Written exercise: Copy the entries that follow word for word, leaving out the pictures.

Data provided:
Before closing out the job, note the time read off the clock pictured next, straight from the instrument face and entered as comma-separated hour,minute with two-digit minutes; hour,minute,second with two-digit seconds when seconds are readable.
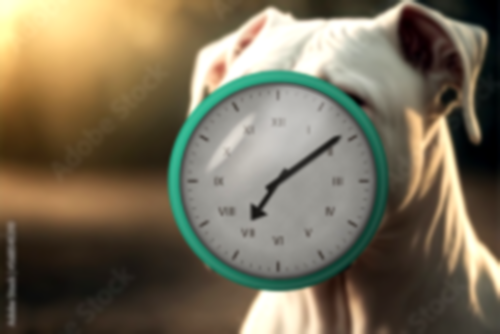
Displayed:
7,09
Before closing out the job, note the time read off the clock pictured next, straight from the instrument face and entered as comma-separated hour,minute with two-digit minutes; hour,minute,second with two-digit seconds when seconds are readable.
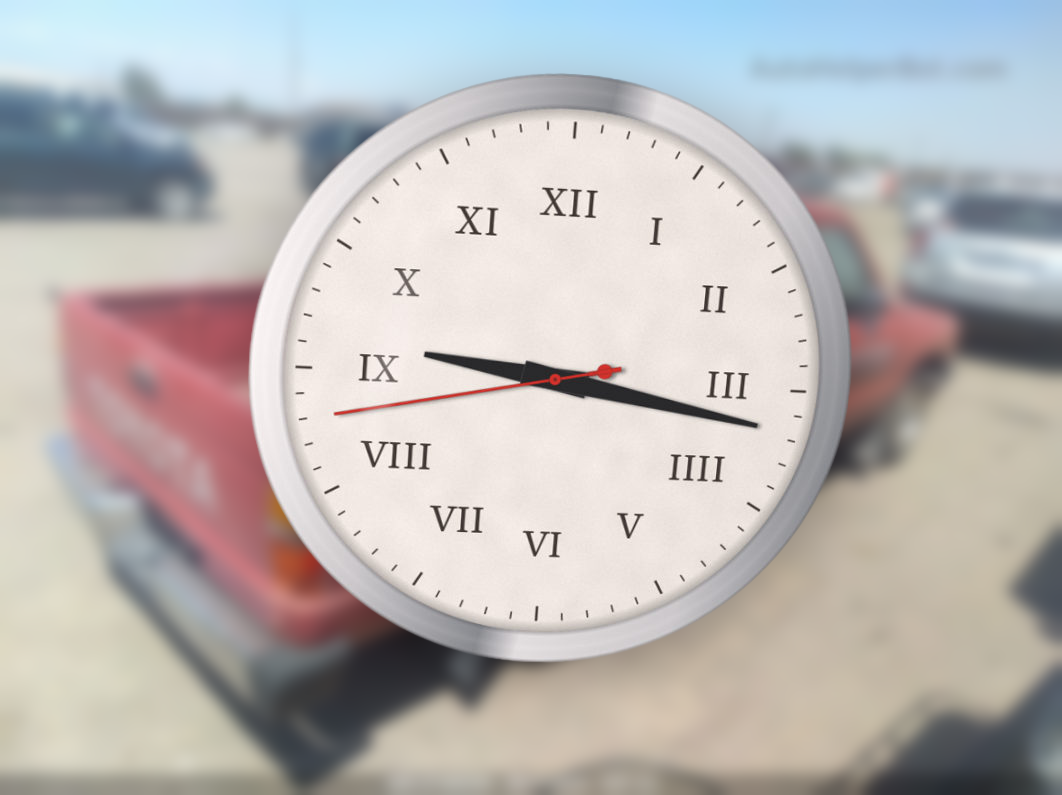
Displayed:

Exercise result:
Before closing out the job, note the time read off the clock pictured next, straight from the instrument face and entered as comma-separated hour,minute with two-digit minutes; hour,minute,second with two-digit seconds when seconds are readable.
Displayed:
7,09
Before closing out the job, note the time read off the clock pictured next, straight from the instrument face and entered as comma-separated hour,minute with two-digit minutes; hour,minute,second with two-digit seconds when seconds are readable.
Displayed:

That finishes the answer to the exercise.